▶ Written problem: Print the news piece on Tripoli's Syria Street word for word, starting at "Badly damaged buildings, some" and ending at "city's vegetable market.".

▶ Supplied passage:
Naharnet

Hariri Offers to Help Renovate Tripoli's Syria Street

Al-Mustaqbal Movement leader MP Saad Hariri on Wednesday expressed willingness to offer financial aid aimed at conducting repair works in Tripoli's Syria Street, the scene of fierce clashes over the past years that left scores of casualties.

According to the Hariri-owned Future TV, the former premier sent a letter to Prime Minister Tammam Salam, offering a “grant to renovate Syria Street in Tripoli.”

The message was conveyed by Justice Minister Ashraf Rifi, who hails from the northern city, MTV said.

On April 13, the minister had announced that Hariri was “seriously thinking of turning Syria Street into a … piece of art, similar to what martyr premier Rafik Hariri did in Beirut” after the civil war.

“Military conflict, fighting, wars and shelling will be things that belong to the past,” Rifi said at the time.

The aptly named Syria Street separates the impoverished neighborhoods of Bab al-Tabbaneh and Jabal Mohsen, which fought around 20 rounds of deadly sectarian battles between 2008 and 2014.

Badly damaged buildings, some abandoned, straddle the street, creating an atmosphere of fear and neglect, despite the presence of several army vehicles and checkpoints along the thoroughfare.

Once filled with military barricades, the street flanks the al-Bazar and Bab al-Tabbaneh neighborhoods and the city's vegetable market.

The war in Syria had aggravated decades-old sectarian and political tensions between the Bab al-Tabbaneh and Jabal Mohsen neighborhoods.

▶ Material supplied:
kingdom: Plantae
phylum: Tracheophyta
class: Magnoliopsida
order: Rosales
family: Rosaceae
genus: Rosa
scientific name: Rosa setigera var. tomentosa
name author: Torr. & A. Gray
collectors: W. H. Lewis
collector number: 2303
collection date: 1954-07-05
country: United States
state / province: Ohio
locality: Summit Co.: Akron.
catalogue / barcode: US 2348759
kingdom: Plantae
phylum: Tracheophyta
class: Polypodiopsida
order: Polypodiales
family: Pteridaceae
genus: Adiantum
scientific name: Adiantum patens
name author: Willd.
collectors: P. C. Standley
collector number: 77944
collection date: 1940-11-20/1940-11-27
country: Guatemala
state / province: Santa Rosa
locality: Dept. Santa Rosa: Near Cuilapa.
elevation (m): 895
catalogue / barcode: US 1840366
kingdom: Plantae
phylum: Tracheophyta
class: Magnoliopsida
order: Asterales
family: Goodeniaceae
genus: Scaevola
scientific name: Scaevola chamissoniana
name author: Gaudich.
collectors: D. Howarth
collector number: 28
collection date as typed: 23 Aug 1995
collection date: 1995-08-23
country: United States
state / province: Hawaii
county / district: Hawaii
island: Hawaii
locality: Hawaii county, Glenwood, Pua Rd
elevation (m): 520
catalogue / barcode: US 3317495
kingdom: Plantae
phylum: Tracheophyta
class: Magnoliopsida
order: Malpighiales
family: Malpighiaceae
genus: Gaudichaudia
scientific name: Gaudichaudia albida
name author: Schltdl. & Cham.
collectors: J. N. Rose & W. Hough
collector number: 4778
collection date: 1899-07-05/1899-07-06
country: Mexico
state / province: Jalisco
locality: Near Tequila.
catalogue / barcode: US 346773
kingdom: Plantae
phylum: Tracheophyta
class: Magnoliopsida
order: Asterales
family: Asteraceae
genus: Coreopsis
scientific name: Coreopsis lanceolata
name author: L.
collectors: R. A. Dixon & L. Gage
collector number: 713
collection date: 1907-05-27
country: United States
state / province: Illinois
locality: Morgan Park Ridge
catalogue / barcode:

▶ Task result:
Badly damaged buildings, some abandoned, straddle the street, creating an atmosphere of fear and neglect, despite the presence of several army vehicles and checkpoints along the thoroughfare.

Once filled with military barricades, the street flanks the al-Bazar and Bab al-Tabbaneh neighborhoods and the city's vegetable market.